What do the Hoover Dam and the calculator have in common?
Edith Clarke was born in Maryland in 1883. By the time she was twelve years old, both of her parents had passed away. She was sent to a boarding school, studied mathematics and astronomy at Vassar College and civil engineering at the University of Wisconsin–Madison. She interrupted her studies to become a human-computer for AT&T in 1912. In 1919 she became the first woman to graduate from MIT with a master’s degree in electrical engineering.
General Electric
While working part-time at General Electric she invented a new graphical calculator – the “Clarke Calculator” – that could easily solve equations with hyperbolic functions. Her calculator allowed analysts to solve key equations ten times faster than previous methods. At first, GE would not allow her to be an engineer, only a human calculator but after she left the company and traveled the world for a year, teaching physics at the Constantinople Women's College in Turkey, GE hired her as their first official female electrical engineer.

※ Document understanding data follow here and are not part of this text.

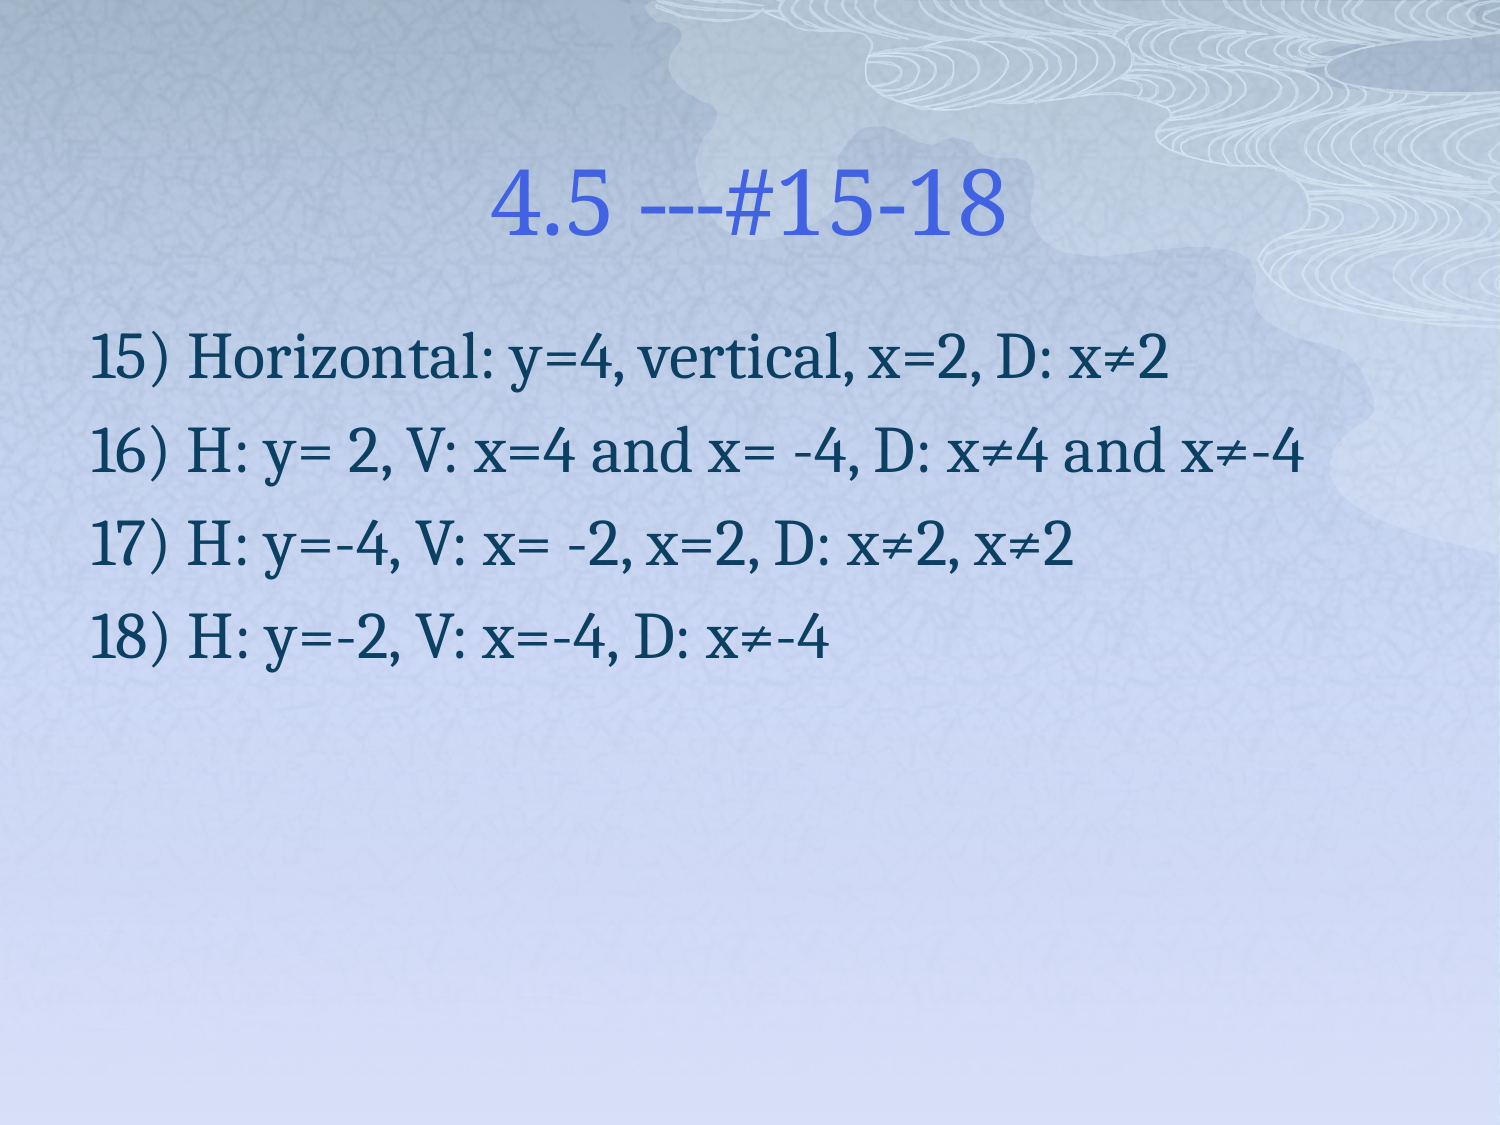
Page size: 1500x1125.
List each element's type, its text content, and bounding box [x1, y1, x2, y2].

title 4.5 ---#15-18 [75, 105, 1425, 293]
list 15) Horizontal: y=4, vertical, x=2, D: x≠2 16) H: y= 2, V: x=4 and x= -4, D: x≠4 and x≠-4 17) H: y=-4, V: x= -2, x=2, D: x≠2, x≠2 18) H: y=-2, V: x=-4, D: x≠-4 [76, 304, 1430, 1032]
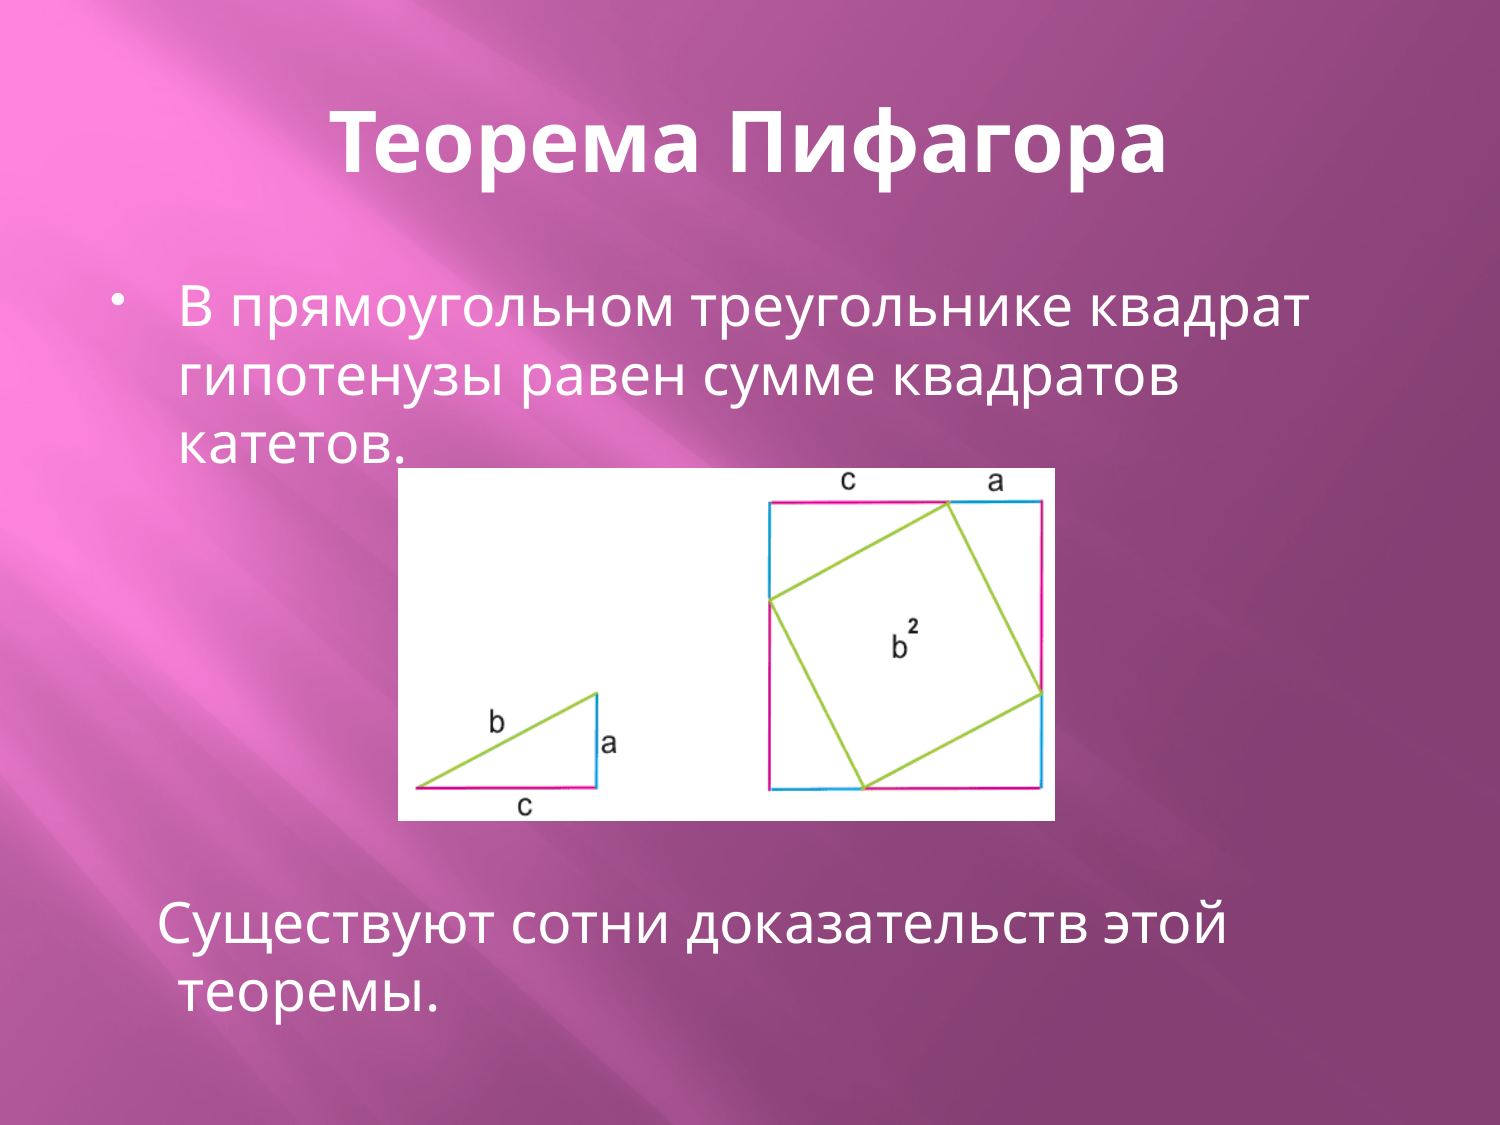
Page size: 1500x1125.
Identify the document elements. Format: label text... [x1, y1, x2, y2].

picture [398, 468, 1055, 821]
title Теорема Пифагора [75, 45, 1425, 233]
list В прямоугольном треугольнике квадрат гипотенузы равен сумме квадратов катетов. Существуют сотни доказательств этой теоремы. [75, 262, 1425, 1035]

What Edith Clarke did for General Electric
Created more efficient methods of calculating equations
Made it easier for engineers to manage large complicated power systems
Figured out how to get the most power possible out of transmission lines
Helped build the Hoover Dam!
Edith retired from GE in 1945 and became the first female professor of electrical engineering at the University of Texas. She was the first woman to deliver a paper at the American Institute of Electrical Engineers' (AIEE) annual meeting and in 1948 she became the first female Fellow of the AIEE.
Edith Clark passed away October 29, 1959.